Goal of the exercise:
Find "Bounding boxes for" in the entries below; copy that line through the last, exactly, with no pictures.

Records to use Block Start

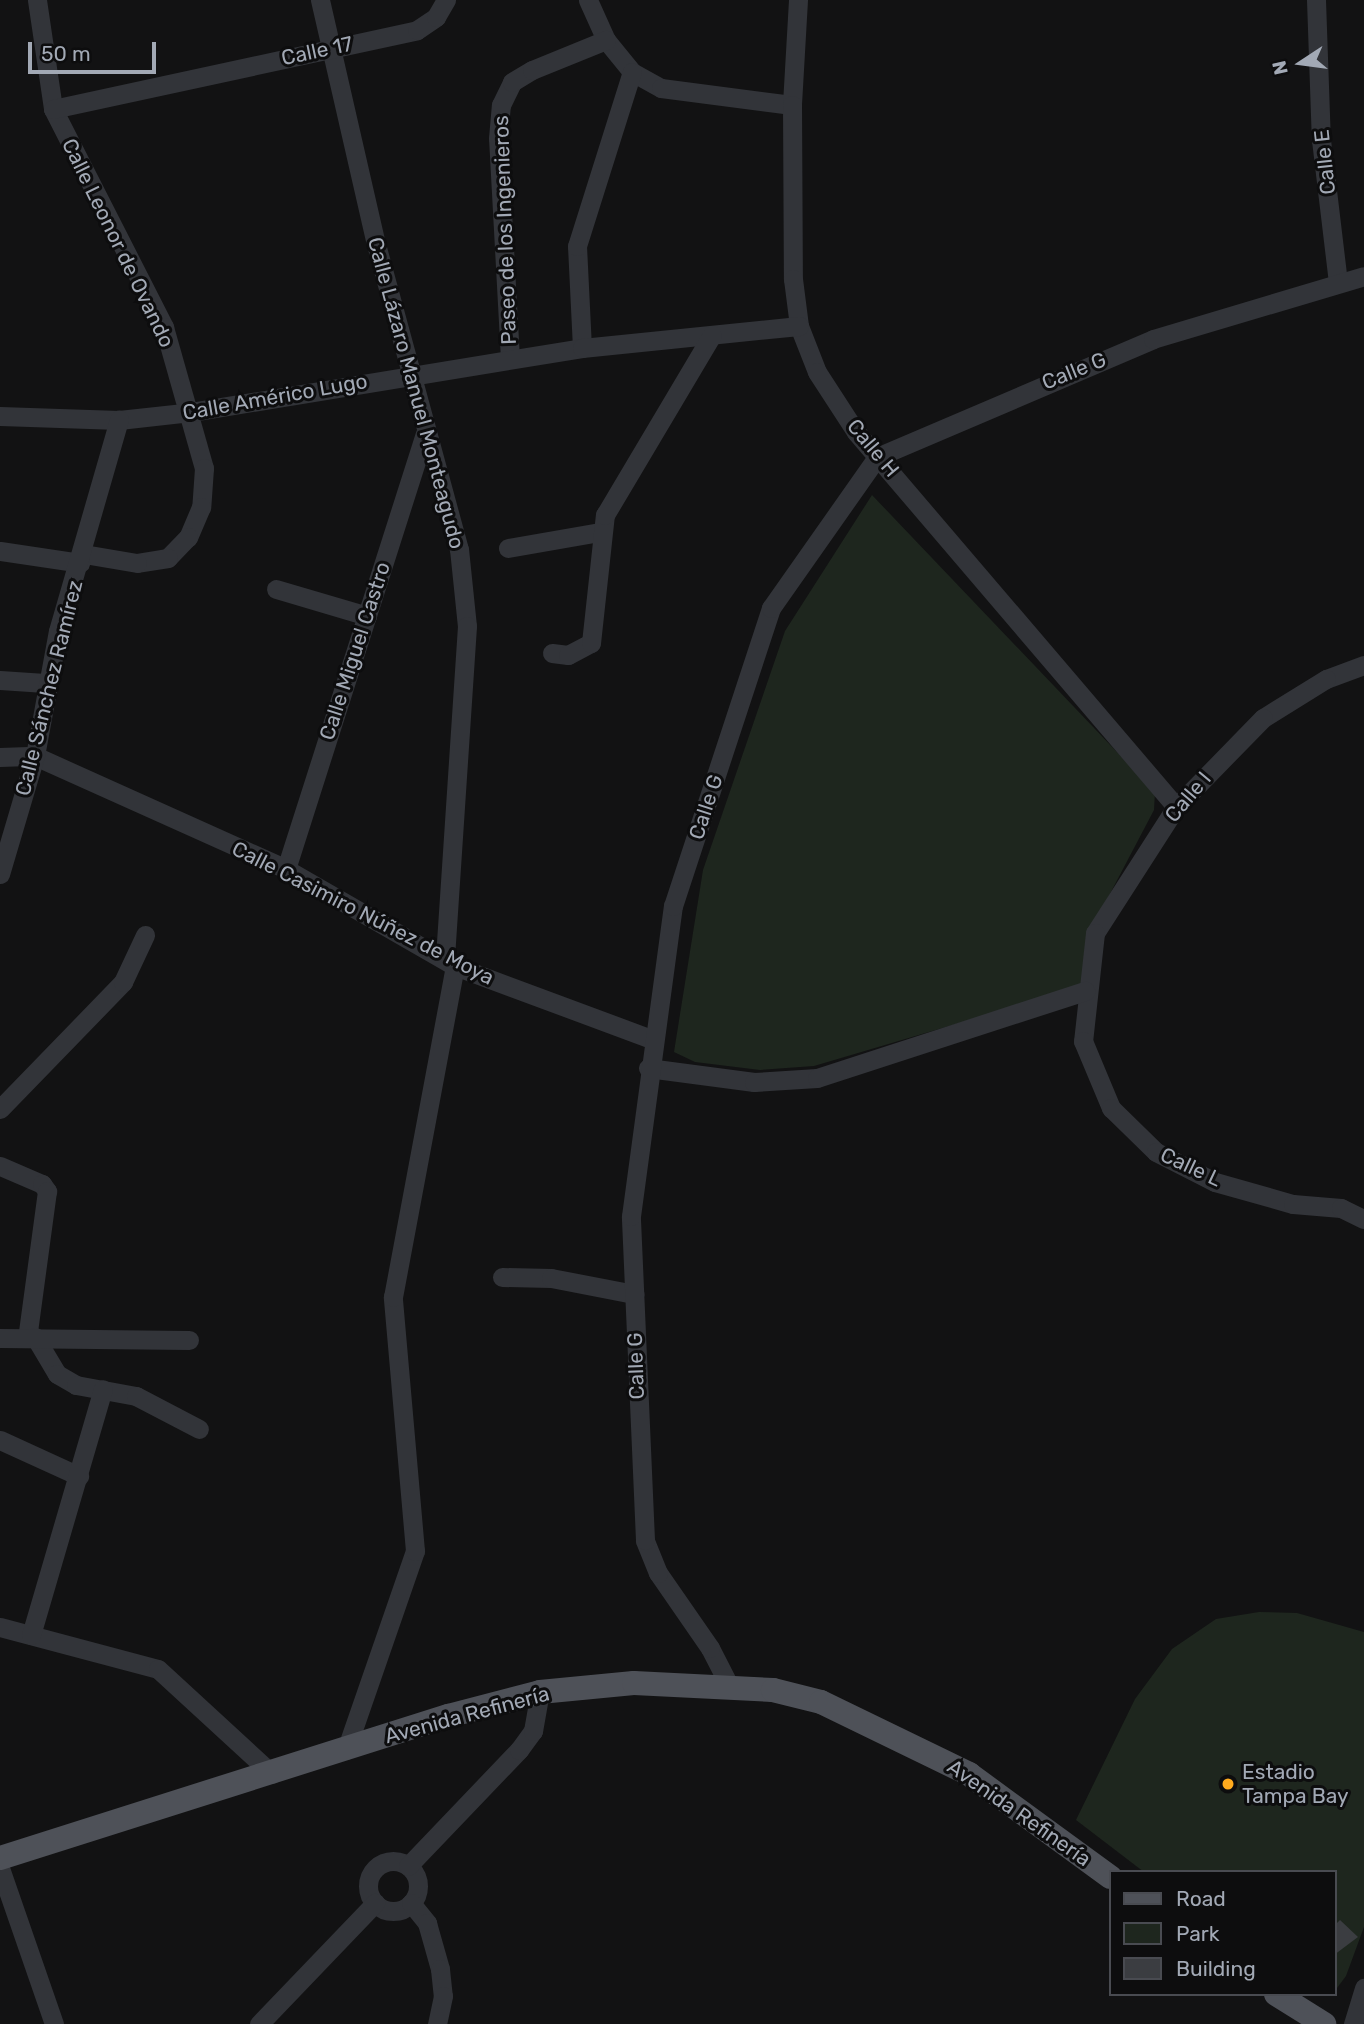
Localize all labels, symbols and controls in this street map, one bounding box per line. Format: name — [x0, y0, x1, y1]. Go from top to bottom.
scale bar — [32, 28, 159, 72]
north arrow — [1266, 28, 1336, 98]
street label: Calle 17 — [279, 31, 355, 71]
text: 50 m — [41, 41, 91, 66]
text: N — [1267, 59, 1293, 77]
street label: Paseo de los Ingenieros — [488, 115, 522, 345]
street label: Calle E — [1309, 128, 1341, 196]
street label: Calle Leonor de Ovando — [56, 134, 180, 352]
street label: Calle Lázaro Manuel Monteagudo — [362, 234, 470, 552]
street label: Calle G — [1038, 347, 1110, 395]
street label: Calle Américo Lugo — [180, 368, 370, 426]
street label: Calle H — [842, 414, 904, 482]
street label: Calle Miguel Castro — [314, 559, 396, 743]
street label: Calle Sánchez Ramírez — [10, 578, 88, 798]
street label: Calle I — [1160, 767, 1216, 827]
street label: Calle G — [684, 771, 728, 843]
street label: Calle Casimiro Núñez de Moya — [228, 836, 498, 990]
street label: Calle L — [1156, 1142, 1226, 1192]
street label: Calle G — [622, 1332, 650, 1400]
street label: Avenida Refinería — [382, 1681, 552, 1749]
street label: Avenida Refinería — [942, 1754, 1096, 1872]
place label: Estadio Tampa Bay — [1242, 1759, 1349, 1809]
marker: Estadio Tampa Bay — [1220, 1776, 1236, 1792]
legend — [1108, 1870, 1336, 1996]
text: Road — [1176, 1886, 1226, 1911]
text: Park — [1176, 1921, 1220, 1946]
text: Building — [1176, 1956, 1256, 1981]

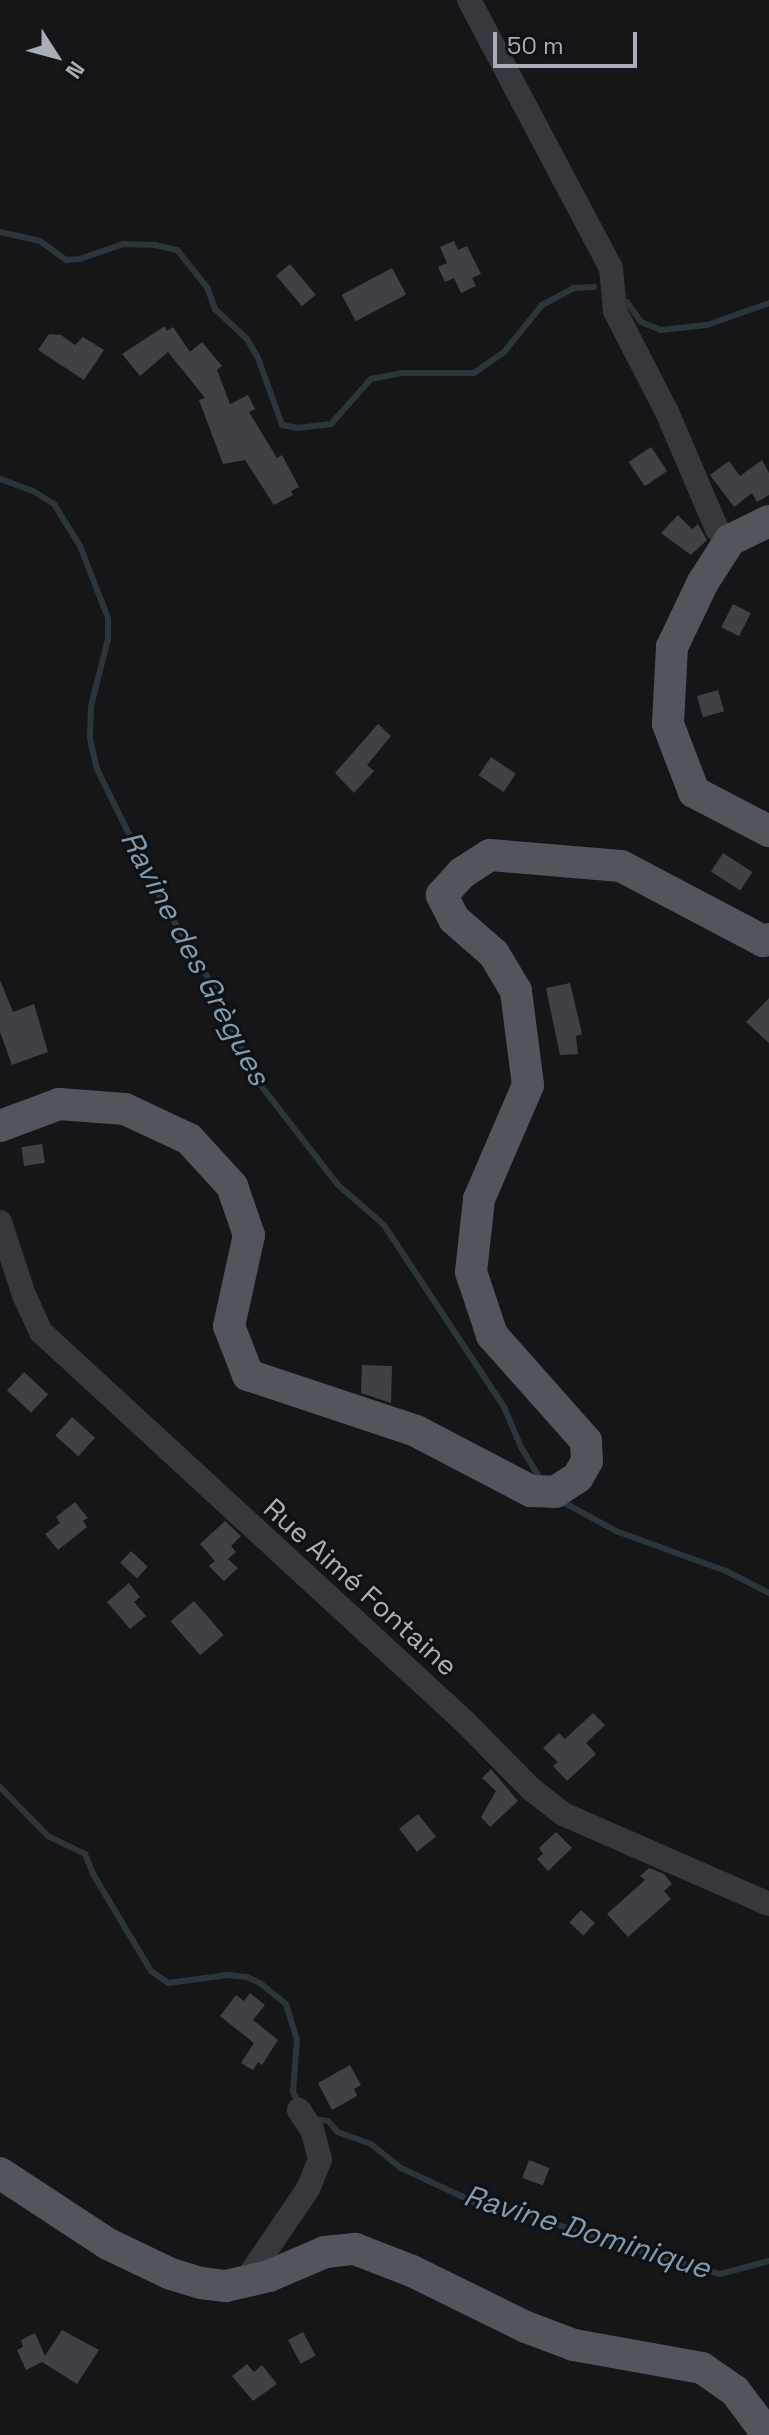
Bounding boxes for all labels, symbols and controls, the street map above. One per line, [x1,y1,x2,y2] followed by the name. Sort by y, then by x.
[16,16,96,96] north arrow
[497,16,641,66] scale bar
[507,30,564,61] text: 50 m
[60,56,91,84] text: N
[113,825,277,1091] water label: Ravine des Grègues
[257,1491,465,1683] street label: Rue Aimé Fontaine
[460,2177,714,2287] water label: Ravine Dominique

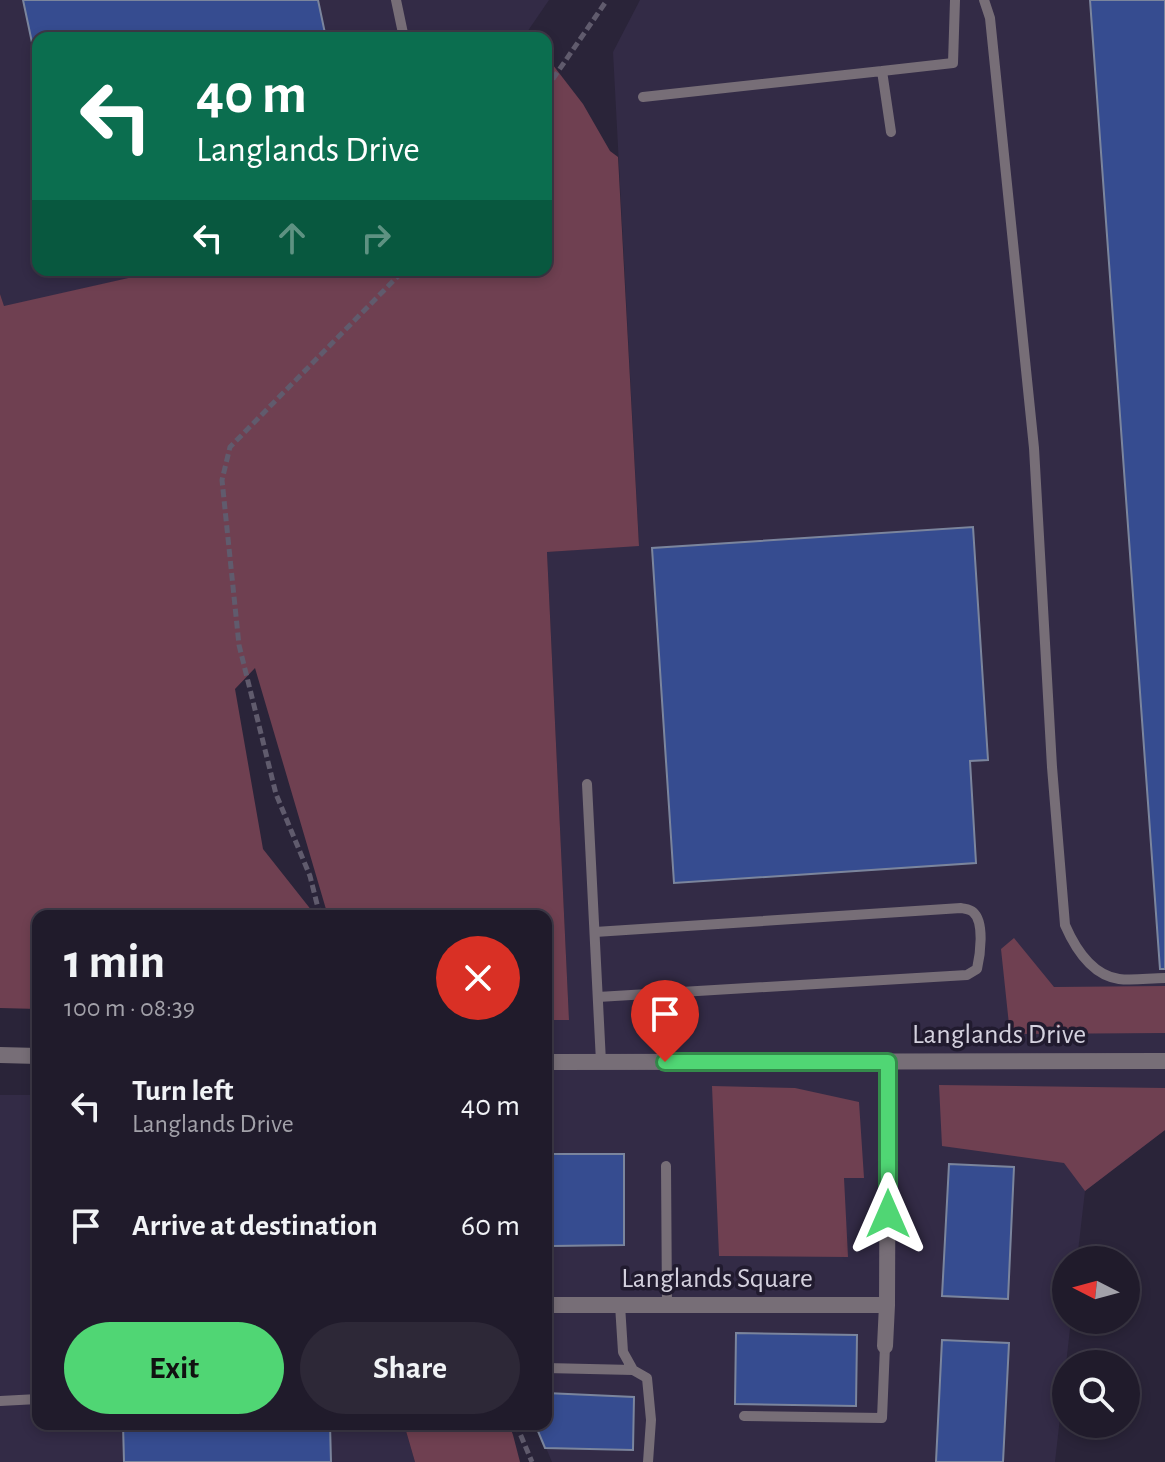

Records to use Block End

Your solution:
Bounding boxes for all labels, symbols and controls, the street map above. One per line, [x1,y1,x2,y2] followed by the name. Sort by y, then by x.
[16,16,96,96] north arrow
[497,16,641,66] scale bar
[507,30,564,61] text: 50 m
[60,56,91,84] text: N
[113,825,277,1091] water label: Ravine des Grègues
[257,1491,465,1683] street label: Rue Aimé Fontaine
[460,2177,714,2287] water label: Ravine Dominique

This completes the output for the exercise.